Dulce et Decorum Est has become one of the greatest and well-known war poems of the 20th century. The poem highlights the bogus patriotism of the stay- at- home war enthusiasts. Life wasn’t easy for soldiers in the war as Wilfred Owen expresses strongly in this poem ‘Dulce et Decorum est’. Wilfred Owen died at the age of 25 and was killed seven days before the end of World War 1. ‘Dulce et Decorum Est’ reveals the truth behind war, the grief and suffering caused. Wilfred Owen wanted to dismiss the idea of romance as a motivation to fight in the war. Young men believed that fighting in the war would make them heroes when they returned home.
“Dulce et Decorum Est” is about the soldiers on their way back from the front line and the sudden panic caused when the soldiers are hit unexpectedly with a gas attack. Wilfred Owen begins with a simile, “Bent double, like old beggars under sacks”. This shows the load the men had to carry with them and the exhaustion of the men. “…Under sacks” gives us the picture of the heaviness and feeling of the soldiers’ uniforms. To show the physical condition he uses words like “coughing” and “cursed”. “We cursed through sludge” shows the deepness of the mud, which weakens the men. To emphasise tiredness and that were not completely aware of their surroundings he uses phrases like ” Drunk with fatigue” to show this. Owen tries to make us, the readers feel sorry for the men and does this by saying “All went lame, all blind”. This gives us the image that men couldn’t see or hear correctly.
The next verse begins with a shout of danger: “Gas! Gas! Quick boys.” “Ecstasy” is used ironically as it shows the speed and panic of the men, as they know how important it is to get their helmets on and yet their fingers fail them. Owen uses the line ” misty planes”, this is to show that the soldiers wearing the gas masks they hadn’t got clear view and that it looked like a misty scene.

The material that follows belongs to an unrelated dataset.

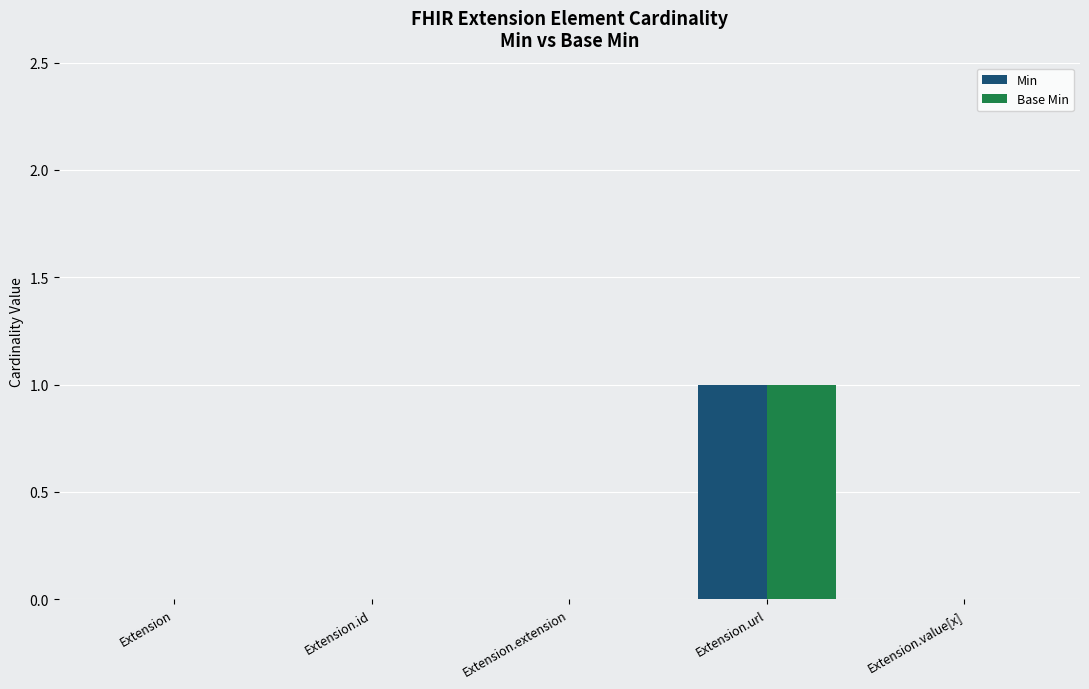

At which category is the sum across all series the highest?

Extension.url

. Owen makes the third verse short so that it stands out from the rest as. It tells us how Owen still has nightmares about the event; he cannot forget the torture and suffering that the man went through. In Wilfred’s dreams he described how he couldn’t do anything. To portray this he used words like “guttering”, ” choking” and ” drowning”. To show that the gas was poisonous he used words like “drowning” to show that as a result of the gas the soldier had suffocated and that his lungs were filled up with poisonous gas. Gas was used for first time in WW1 which is where the poem is set.

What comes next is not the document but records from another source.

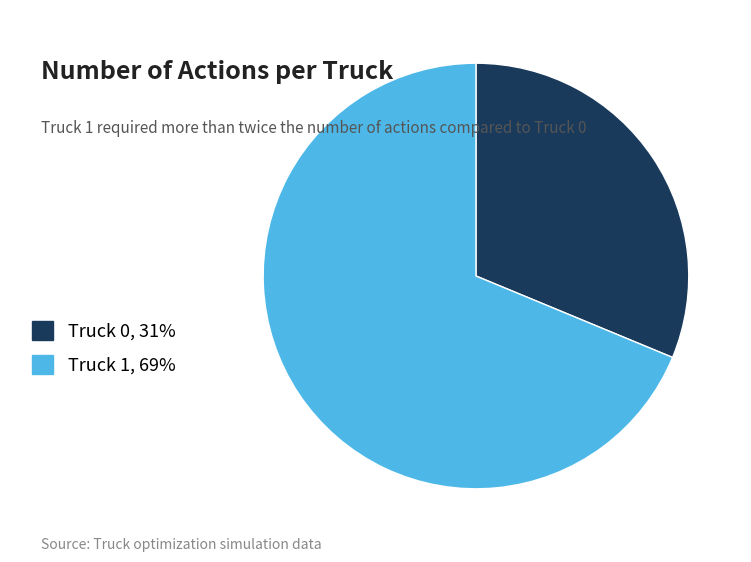

Which category has the biggest portion of the pie?

Truck 1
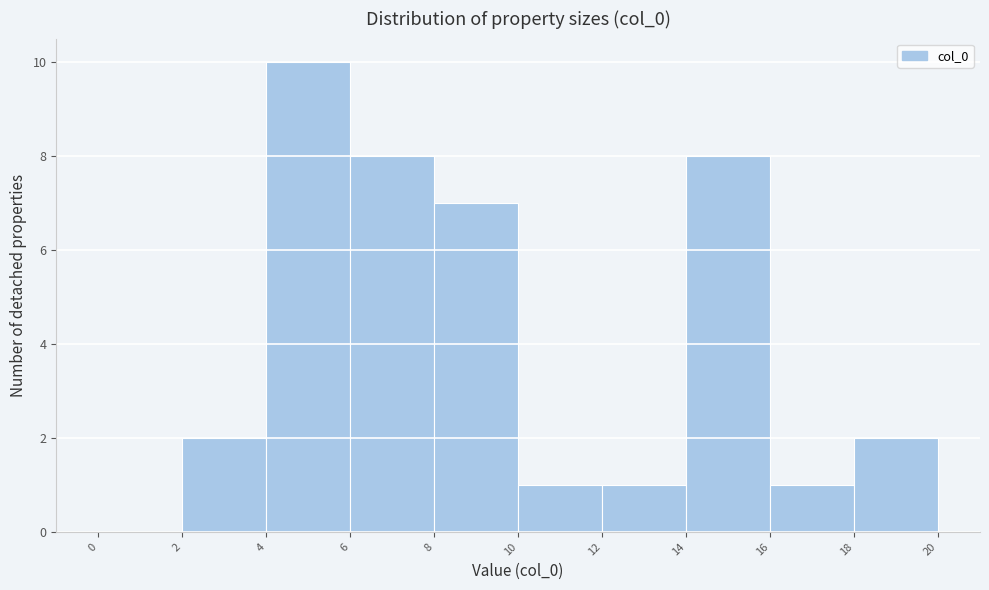

Reading left to right, list every bar in this chart as the range it spans on the x-axis followed by its height. The values are not printed on the chart, so give them approximately, as read against the axis.

0 to 2: 0
2 to 4: 2
4 to 6: 10
6 to 8: 8
8 to 10: 7
10 to 12: 1
12 to 14: 1
14 to 16: 8
16 to 18: 1
18 to 20: 2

In the last verse Wilfred Owen is talking to the people who believe war is a game and who are in favour of war itself. By using the word “You” it tells us that he is talking to us the readers. He does this because he wants us to think about the horrors of the war and what the soldiers went through. He tells us how soldiers bodies were just “flung” into carts, which shows a casual approach to the death of soldiers fighting in the war. He creates a picture, for us the readers, the terror and pain that war causes.
Wilfred Owen he been at the event in the poem, so he had seen the pain, horror and suffering that took place in WW1. In contrast, Thomas Hardy who wrote ‘ Drummer Hodge’ had read about a drummer boy who had died in a newspaper and therefore didn’t see the horrors of war like Wilfred Owen, and could only imagine what war was like. Throughout the poem he uses similes and other words to emphasise the suffering that the soldiers went through and how they felt being at war.